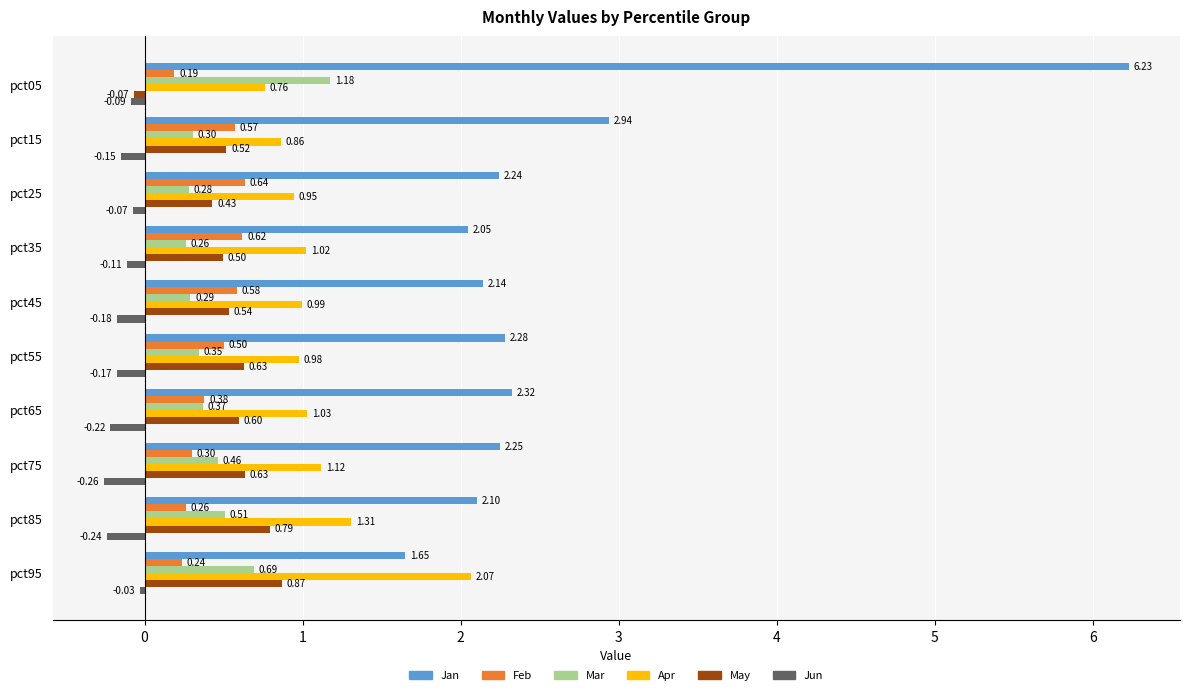

What is the sum of all May values?

5.4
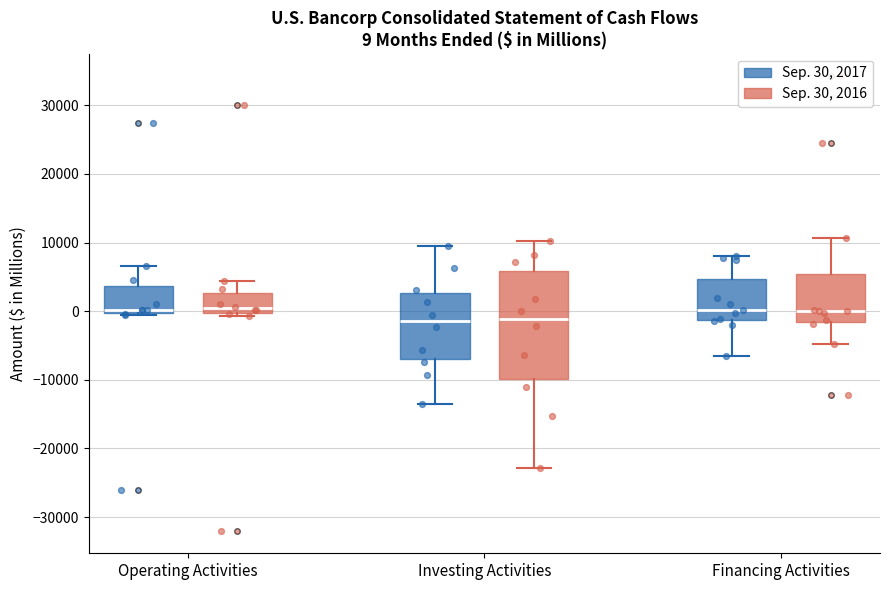

Comparing the boxes themselves (not the whiskers), which one is the tallest?

Investing Activities (Sep. 30, 2016)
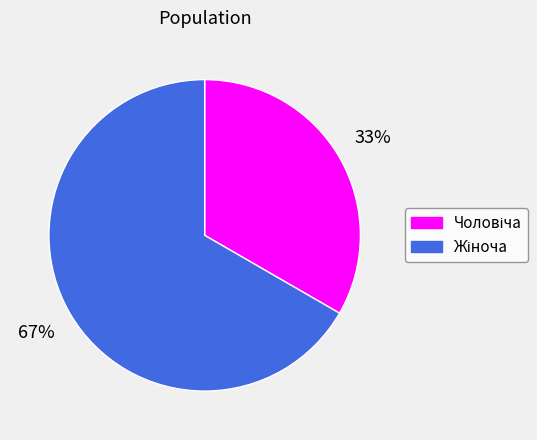

To the nearest percent, what is the average slice percentage?

50%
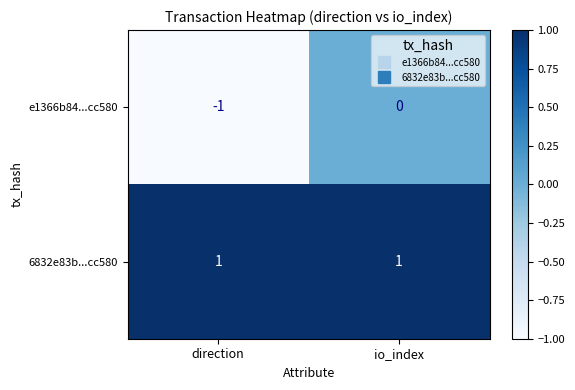

Is it true that e1366b84...cc580 equals -1 at direction?

True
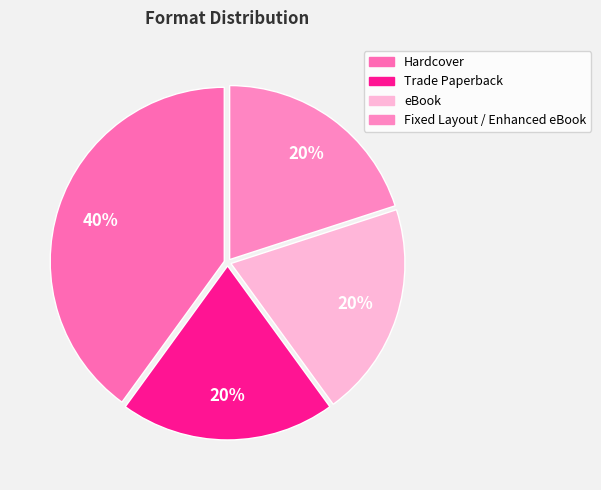

Approximately how many times larger is the value at Hardcover compared to Trade Paperback?

2.0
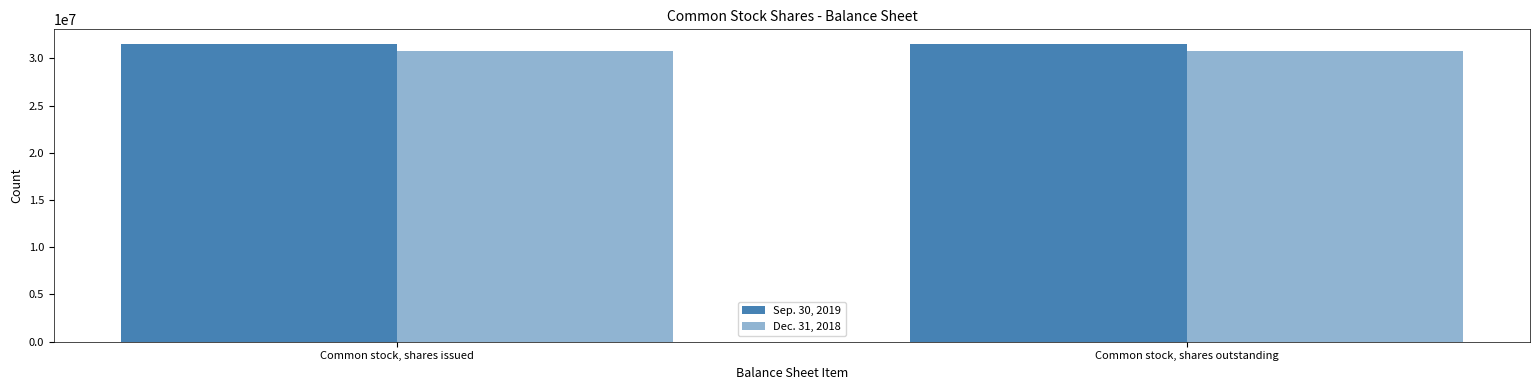

Reading left to right, transcribe all the data shown in this chart.

Sep. 30, 2019: 31510000	31510000
Dec. 31, 2018: 30745000	30745000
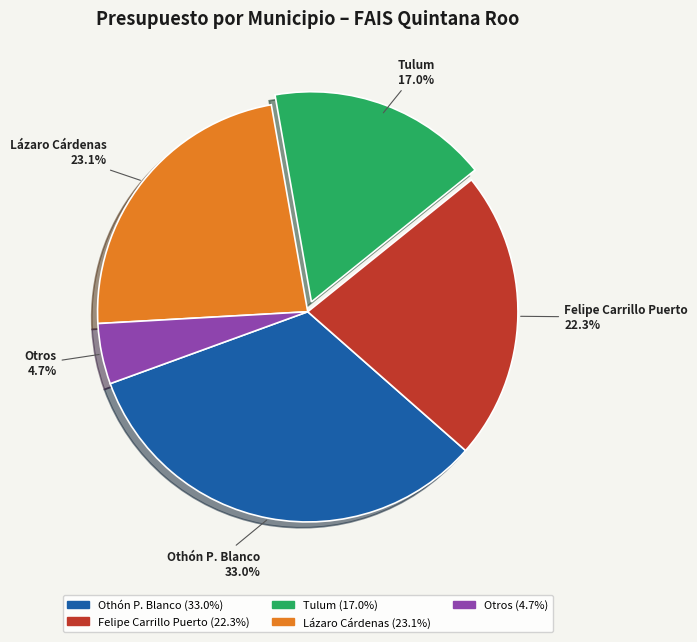

Count the number of slices in the pie.

5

= = = = =

Exercise description: Can you write out all of the data above again with "pie" replaced by "circle", keeping everything else the same and omitting the pictures?

The answer:
What is the sum of all May values?

5.4

Comparing the boxes themselves (not the whiskers), which one is the tallest?

Investing Activities (Sep. 30, 2016)

To the nearest percent, what is the average slice percentage?

50%

Is it true that e1366b84...cc580 equals -1 at direction?

True

Approximately how many times larger is the value at Hardcover compared to Trade Paperback?

2.0

Reading left to right, transcribe all the data shown in this chart.

Sep. 30, 2019: 31510000	31510000
Dec. 31, 2018: 30745000	30745000

Count the number of slices in the circle.

5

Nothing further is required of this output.